Avec son livre, «
PRAGUE, FAUBOURGS EST »,
Timothée Demeillers a voulu montrer l'évolution de Prague des années quatre-vingt-dix à aujourd'hui, et le passage de la fin du communisme avec cette espèce d'effusion de joie intense qu'amenaient le capitalisme et la société de consommation, mais aussi avec toute cette déception et cette nostalgie qui se développaient, et avec notamment tous ces laissés-pour-compte, des gens qui finalement n'ont pas pris le bon train vers le capitalisme et qui se retrouvent un peu abandonnés. C'est en s'emparant des fantasmes sordides des touristes à coups de trafics douteux que les laissés-pour-compte de Prague gardent la tête hors de l'eau !
Timothée Demeillers a depuis longtemps une passion pour l'histoire de l'Europe centrale et cela l'a amené à poursuivre des recherches sur les populations Roms de Slovaquie et de République tchèque. Après avoir été guide touristique et s'être lancé dans de longs voyages à travers l'Europe de
l'Est, en tant que journaliste, il a vécu pendant plus de trois ans à Prague, qu'il trouve fascinante par certains aspects.
«
PRAGUE, FAUBOURGS EST », c'est l'histoire de trois personnages : Marek, Jakub et Scott.
Marek revient à Prague après avoir passé sept ans d'un exil aux USA, où il pensait vivre le rêve américain. Mais Prague a bien changé ! On dilapide la ville qu'il a aimé. Les touristes occidentaux l'ont envahie et gangrénée durablement.
Jakub, l'ancien compère de Marek, est un prince de la nuit pragoise, qui a énormément de charisme.
Marek le retrouve complètement déchu, car il est tombé dans l'alcool et la drogue, et il est devenu très amer par rapport à la personne qu'il était avant. Jakub tente de combler ce paradis perdu à coups de paradis artificiels qui le détruisent.
Scott, lui, est un touriste américain, sans foi ni loi, qui arrive à Prague pour trois jours de fêtes, de sexe et d'alcool !

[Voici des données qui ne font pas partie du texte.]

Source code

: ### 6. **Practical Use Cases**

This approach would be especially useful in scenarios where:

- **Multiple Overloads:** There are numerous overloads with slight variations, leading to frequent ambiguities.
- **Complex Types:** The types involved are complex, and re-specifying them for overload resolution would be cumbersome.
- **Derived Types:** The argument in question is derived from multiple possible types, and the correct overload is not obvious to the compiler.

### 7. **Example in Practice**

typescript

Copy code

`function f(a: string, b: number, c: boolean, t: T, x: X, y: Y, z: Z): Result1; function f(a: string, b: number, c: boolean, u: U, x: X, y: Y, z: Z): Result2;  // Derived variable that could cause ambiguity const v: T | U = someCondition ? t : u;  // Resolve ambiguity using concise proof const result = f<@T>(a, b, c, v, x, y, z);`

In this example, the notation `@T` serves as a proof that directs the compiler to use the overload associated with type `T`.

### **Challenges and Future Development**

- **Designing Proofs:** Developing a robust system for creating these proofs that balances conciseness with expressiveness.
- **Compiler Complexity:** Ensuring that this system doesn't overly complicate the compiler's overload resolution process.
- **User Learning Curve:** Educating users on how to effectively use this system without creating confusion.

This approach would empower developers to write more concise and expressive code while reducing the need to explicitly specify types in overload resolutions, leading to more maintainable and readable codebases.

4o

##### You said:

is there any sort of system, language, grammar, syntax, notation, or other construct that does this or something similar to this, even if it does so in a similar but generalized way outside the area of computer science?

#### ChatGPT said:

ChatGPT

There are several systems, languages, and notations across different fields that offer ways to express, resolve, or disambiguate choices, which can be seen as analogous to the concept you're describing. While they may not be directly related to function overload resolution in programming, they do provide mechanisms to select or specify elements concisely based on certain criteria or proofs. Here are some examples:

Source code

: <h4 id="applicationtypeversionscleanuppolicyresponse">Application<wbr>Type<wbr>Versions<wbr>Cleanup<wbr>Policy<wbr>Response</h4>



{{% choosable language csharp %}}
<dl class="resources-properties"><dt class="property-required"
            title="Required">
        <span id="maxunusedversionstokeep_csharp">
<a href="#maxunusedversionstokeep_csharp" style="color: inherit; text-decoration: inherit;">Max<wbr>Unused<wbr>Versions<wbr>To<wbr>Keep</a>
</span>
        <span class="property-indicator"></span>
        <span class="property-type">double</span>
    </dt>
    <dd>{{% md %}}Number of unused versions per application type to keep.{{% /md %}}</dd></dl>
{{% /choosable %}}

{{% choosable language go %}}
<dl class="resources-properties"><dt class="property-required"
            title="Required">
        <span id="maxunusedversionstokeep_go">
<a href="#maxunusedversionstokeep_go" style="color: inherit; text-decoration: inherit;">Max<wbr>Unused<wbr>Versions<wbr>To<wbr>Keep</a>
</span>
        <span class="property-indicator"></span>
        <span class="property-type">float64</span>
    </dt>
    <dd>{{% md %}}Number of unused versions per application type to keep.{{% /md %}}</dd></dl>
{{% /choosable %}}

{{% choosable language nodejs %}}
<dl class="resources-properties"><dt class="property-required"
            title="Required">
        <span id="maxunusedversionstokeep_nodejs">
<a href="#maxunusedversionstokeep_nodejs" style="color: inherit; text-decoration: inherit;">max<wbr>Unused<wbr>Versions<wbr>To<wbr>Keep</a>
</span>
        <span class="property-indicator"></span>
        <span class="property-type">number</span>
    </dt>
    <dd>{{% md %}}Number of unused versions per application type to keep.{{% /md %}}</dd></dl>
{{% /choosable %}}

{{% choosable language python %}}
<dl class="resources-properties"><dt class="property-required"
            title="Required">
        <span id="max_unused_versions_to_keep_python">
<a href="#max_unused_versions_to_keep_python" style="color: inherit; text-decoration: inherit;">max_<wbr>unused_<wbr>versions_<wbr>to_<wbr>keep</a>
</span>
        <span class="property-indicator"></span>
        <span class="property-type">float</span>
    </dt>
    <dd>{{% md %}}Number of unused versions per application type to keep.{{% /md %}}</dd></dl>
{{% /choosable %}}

Trois récits se mélangent. Ces trois personnages vont se rencontrer, et vont alors émerger des réflexions sur les visions que
l'Est portait sur l'Ouest et vice-versa. Notamment dans cette espèce d'orientation où plein de gens viennent à Prague dans ce tourisme de masse pour à la fois revivre le communisme au moment où Prague tente de s'en échapper et à l'inverse pour des bières et des filles pas chères, et des fêtes sans limites. Cette espèce d'image de
l'Est, et cette image de rêve américain ou de rêve d'Eldorado sont très présentes dans ce livre.
Timothée Demeillers apprécie beaucoup un écrivain polonais,
Andrzej Stasiuk, qui écrit de façon nostalgique sur l'époque des peuples de l'Empire Austro-Hongrois, qui vivaient côte à côte et dans des sortes d'endroits qui aujourd'hui sont gagnés par une forme de tristesse et par le nationalisme.
Timothée Demeillers, pour écrire ce livre, a été aussi influencé par
Bohumil Hrabal, par ce monde des déshérités, de cette sorte de société tchèque un peu souterraine et marginale, qui vivote dans des bars de banlieue et qui boivent des chopines de bières…
Il a été influencé également par la nouvelle vague du cinéma tchèque des années soixante, avec cet état d'esprit désireux de liberté artistique.
Il porte au travers de ce roman un regard lucide sur un pays qui avait fondé tant d'espoir avec sa Révolution de Velours, et il dénonce les dérives du régime post-révolution… policiers corrompus, qui profitent des faiblesses du régime, augmentation du nombre de pickpockets, avec les arrivées en masse des touristes en mal de pittoresque, etc. Pour l'auteur, la vague d'insouciance et d'optimisme que cette révolution amenait, est révolue.
Son style est direct, et fait mouche ! Il y a des phrases très « hard », écrites avec des mots très crus, d'un registre sexuel aussi. Mais vu le contexte, je trouve que ce ne sont ni des mots, ni des phrases écrits de façon gratuite. C'est sombre, mais c'écrit aussi avec des notes d'ironie et d'humour.
J'ai trouvé que son style d'écriture est assez ressemblant à celui de l'écrivain tchèque contemporain Jaroslav Rudiš, notamment dans son livre « Avenue Nationale ».
Marek et Jakub ont Prague dans la peau, mais ne savent plus comment se la réapproprier.
On les sent guidés par la question du sentiment d'appartenance : qu'est-ce que se sentir chez soi ?
Dans ce livre,
Timothée Demeillers écrit un spleen urbain. Ses réflexions sont sans concession. Elles nous guident à travers les voyages intérieurs des exclus du monde moderne.